===== EXTRACTED ENTRIES

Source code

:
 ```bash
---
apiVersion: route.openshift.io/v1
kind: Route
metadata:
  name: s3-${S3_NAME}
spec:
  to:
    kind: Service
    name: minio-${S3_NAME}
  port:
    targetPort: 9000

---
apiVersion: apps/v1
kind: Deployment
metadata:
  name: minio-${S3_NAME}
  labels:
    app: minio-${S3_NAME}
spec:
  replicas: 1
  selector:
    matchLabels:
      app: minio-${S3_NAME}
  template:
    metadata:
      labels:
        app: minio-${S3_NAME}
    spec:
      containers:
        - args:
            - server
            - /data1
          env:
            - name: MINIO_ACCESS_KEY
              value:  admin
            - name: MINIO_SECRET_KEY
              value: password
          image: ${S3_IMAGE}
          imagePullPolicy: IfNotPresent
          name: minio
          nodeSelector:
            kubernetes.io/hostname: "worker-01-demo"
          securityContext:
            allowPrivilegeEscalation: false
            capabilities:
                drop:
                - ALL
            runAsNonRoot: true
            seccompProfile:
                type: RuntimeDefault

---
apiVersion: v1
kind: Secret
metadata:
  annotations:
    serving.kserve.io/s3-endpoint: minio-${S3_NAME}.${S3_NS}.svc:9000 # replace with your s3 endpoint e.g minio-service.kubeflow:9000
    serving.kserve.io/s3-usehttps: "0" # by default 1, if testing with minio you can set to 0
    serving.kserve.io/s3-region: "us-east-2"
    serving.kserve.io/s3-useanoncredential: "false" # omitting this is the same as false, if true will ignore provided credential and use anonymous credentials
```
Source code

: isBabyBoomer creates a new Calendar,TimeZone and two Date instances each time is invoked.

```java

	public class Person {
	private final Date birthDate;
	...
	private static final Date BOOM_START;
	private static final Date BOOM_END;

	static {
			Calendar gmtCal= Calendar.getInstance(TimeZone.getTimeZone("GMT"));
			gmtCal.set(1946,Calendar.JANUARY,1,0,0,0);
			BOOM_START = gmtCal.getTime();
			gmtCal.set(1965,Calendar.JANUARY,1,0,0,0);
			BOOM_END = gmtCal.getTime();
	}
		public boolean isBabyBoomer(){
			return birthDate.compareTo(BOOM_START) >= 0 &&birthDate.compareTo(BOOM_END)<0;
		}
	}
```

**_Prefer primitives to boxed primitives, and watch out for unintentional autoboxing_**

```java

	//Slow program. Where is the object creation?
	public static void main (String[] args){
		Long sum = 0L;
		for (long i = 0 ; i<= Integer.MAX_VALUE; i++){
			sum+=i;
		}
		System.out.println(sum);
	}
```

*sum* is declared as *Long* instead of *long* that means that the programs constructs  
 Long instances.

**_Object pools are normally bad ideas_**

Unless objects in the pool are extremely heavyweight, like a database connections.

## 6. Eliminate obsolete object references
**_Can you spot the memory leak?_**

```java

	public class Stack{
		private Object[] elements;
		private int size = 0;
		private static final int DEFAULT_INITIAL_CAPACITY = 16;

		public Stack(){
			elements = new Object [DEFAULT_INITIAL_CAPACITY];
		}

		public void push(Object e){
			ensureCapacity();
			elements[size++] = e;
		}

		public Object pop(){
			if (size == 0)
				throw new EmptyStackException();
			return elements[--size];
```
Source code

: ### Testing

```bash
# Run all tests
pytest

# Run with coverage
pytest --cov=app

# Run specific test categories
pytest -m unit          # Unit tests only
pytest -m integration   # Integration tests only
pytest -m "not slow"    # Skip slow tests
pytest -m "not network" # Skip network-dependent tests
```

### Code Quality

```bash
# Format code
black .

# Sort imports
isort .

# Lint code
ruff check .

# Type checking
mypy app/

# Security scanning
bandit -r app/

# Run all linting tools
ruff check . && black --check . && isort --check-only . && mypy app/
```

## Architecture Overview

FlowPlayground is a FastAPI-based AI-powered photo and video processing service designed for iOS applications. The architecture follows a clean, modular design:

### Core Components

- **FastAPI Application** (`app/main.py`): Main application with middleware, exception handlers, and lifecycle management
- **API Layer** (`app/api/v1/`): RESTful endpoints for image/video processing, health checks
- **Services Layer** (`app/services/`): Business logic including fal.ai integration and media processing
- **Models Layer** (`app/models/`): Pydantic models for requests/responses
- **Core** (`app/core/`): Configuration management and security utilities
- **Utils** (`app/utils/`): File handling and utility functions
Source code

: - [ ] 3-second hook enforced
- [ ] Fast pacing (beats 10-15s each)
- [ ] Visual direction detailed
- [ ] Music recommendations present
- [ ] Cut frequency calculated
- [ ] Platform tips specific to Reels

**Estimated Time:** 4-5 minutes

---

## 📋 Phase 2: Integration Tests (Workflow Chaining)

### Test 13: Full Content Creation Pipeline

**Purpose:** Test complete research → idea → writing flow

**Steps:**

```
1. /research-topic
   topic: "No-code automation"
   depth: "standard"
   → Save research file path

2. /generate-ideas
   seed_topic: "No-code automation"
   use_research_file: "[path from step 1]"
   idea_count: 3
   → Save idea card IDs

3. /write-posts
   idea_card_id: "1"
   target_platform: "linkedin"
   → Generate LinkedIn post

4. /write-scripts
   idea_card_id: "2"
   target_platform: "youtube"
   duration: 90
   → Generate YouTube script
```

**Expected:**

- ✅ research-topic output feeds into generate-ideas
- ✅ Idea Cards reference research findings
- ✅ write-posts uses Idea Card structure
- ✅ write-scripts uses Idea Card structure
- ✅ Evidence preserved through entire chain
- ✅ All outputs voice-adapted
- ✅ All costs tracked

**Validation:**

==========

= TASK BRIEF =
Run a filter over the data above and keep each line that contains the word "only".

= SOLUTION =
pytest -m unit          # Unit tests only
pytest -m integration   # Integration tests only
ruff check . && black --check . && isort --check-only . && mypy app/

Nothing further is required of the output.